Now even that last illusion of strength has disappeared in the blink of an eye. Last last week, the two largest independent residential lenders announced big drops in mortgage originations in April after many consecutive month of hefty gains.
Countrywide Pares Jobs
No. 1 Countrywide Credit Industries, based in Pasadena, Calif., reported a drop of 23% in April originations. In February and March, it has reported increases of 55% and 15%. The company also said it had eliminated some 363 loan-production jobs in April 1994 alone.
And on Friday, No. 2 North American Mortgage Co., Santa Rosa, Calif., said its originations fell by about 28% in April. For March, it has reported a gain of about 21%, and for February a monster 92%.

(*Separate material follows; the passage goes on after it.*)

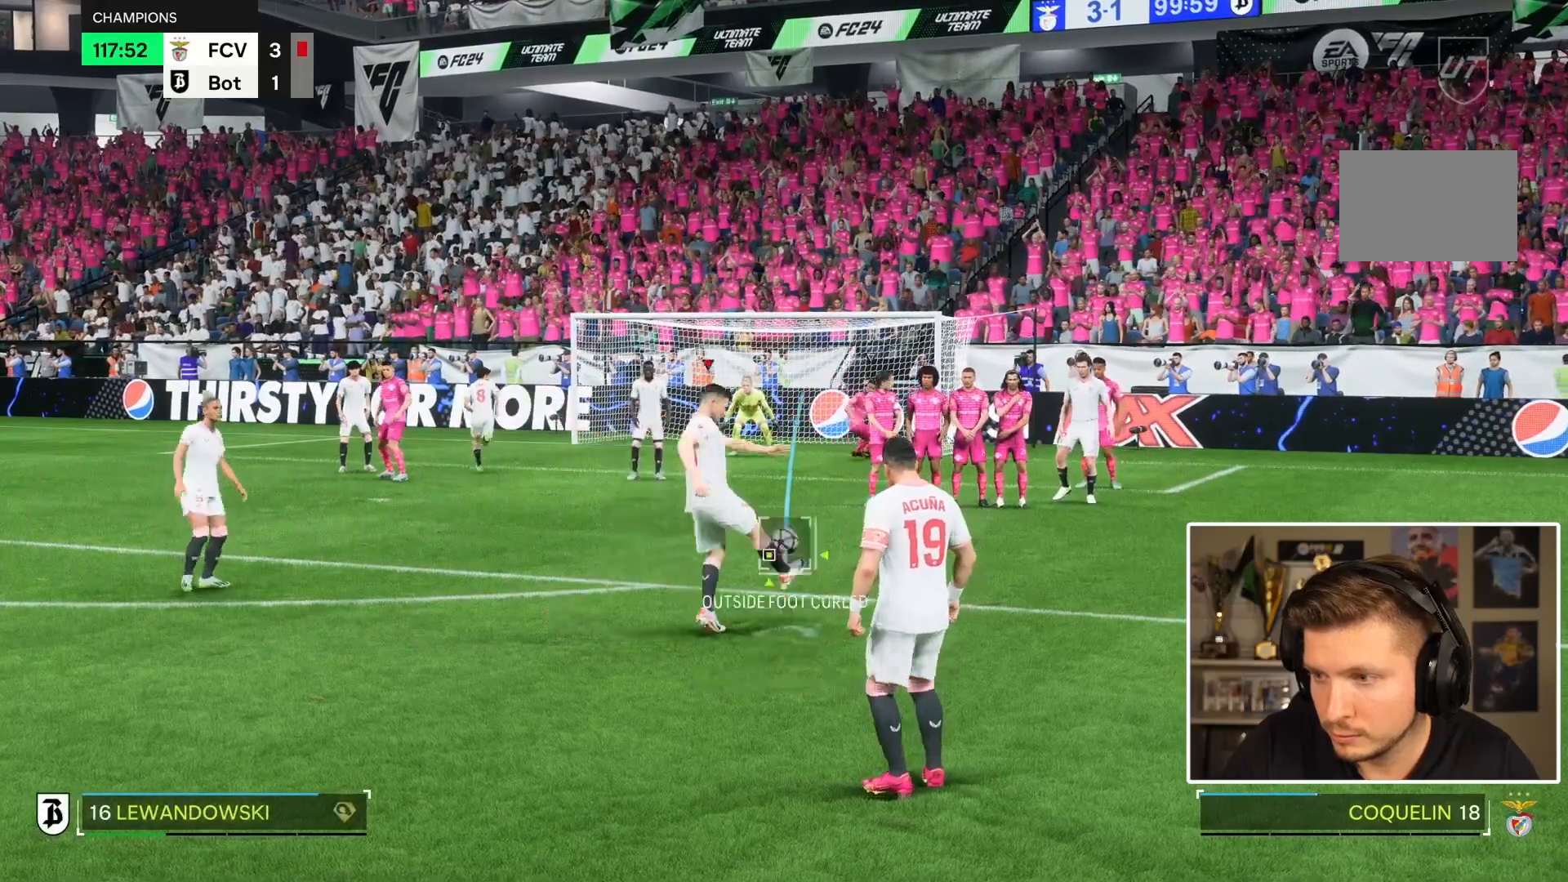
Gameplay with a controller (PlayStation layout); each line is a JSON object with the inputs held at the frame after it. "events" lists button and stick changes between this image and that frame as [ms after this image, input, new state], when the widget could be followed in between. Not read: L3 R3.
{"buttons": ["R2"], "left_stick": "right", "right_stick": "center", "events": [[33, "R2", "down"], [117, "CIRCLE", "up"]]}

"The decline in demand for mortgage loans has been steeper and had occurred more quickly than we had anticipated," said Terrance Hodel, North American's president.
"While we are accelerating the pace of our cost-reduction efforts, we do not expect to realize significant cost savings until the third quarter," he added.
Accelerating Cost Cuts
A spokesman said the reductions would include staff cuts but did not specify how extensive they would be. A problem, he said, was trying to peg staffing to an expected level of originations.
"We were expecting improvements in purchase loans in April as the prime homebuying season kicks in, but refis kept dropping and volume was disappointing," he said. This means cost cutting has had to be accelerated.
The first three months of 1993 were relatively soft ones for mortgage originations industry-wide despite the record year. This made year-to-year comparisons this year fairly impressive despite the strong downtrend. From now on, though, the comparisons will be getting tough.
Servicing Portfolio Growth
At Countrywide, for example, originations were $4.1 billion in May 1993 and climbed steadily, topping $5 billion in November and December.
Clearly, some very hefty year-to-year declines lie ahead. If the May 1993 figure is no better than April's, the drop would be at least 36%.
Despite the drop in originations, though, the news from Countrywide wasn't all bad.
The company reported that its servicing portfolio grew to more than $90 billion as prepayments slackened to $1.1 billion, an annual rate of about 15% and close to what is considered normal attrition.